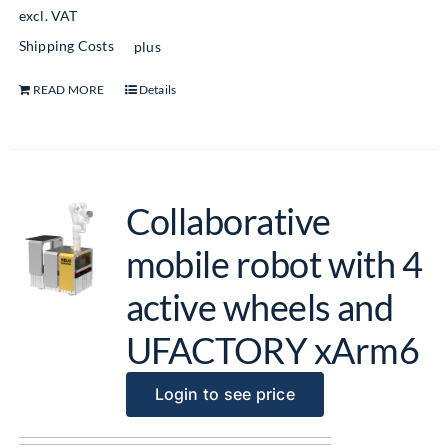
excl. VAT
Shipping Costs
plus
READ MORE
Details
Collaborative
mobile robot with 4
active wheels and
UFACTORY xArm6
Login to see price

* TASK DESCRIPTION
Retype every line of text in the data above without changing anything, and leave the picture out of your answer.

* TASK ANSWER
excl. VAT
Shipping Costs
plus
READ MORE
Details
Collaborative
mobile robot with 4
active wheels and
UFACTORY xArm6
Login to see price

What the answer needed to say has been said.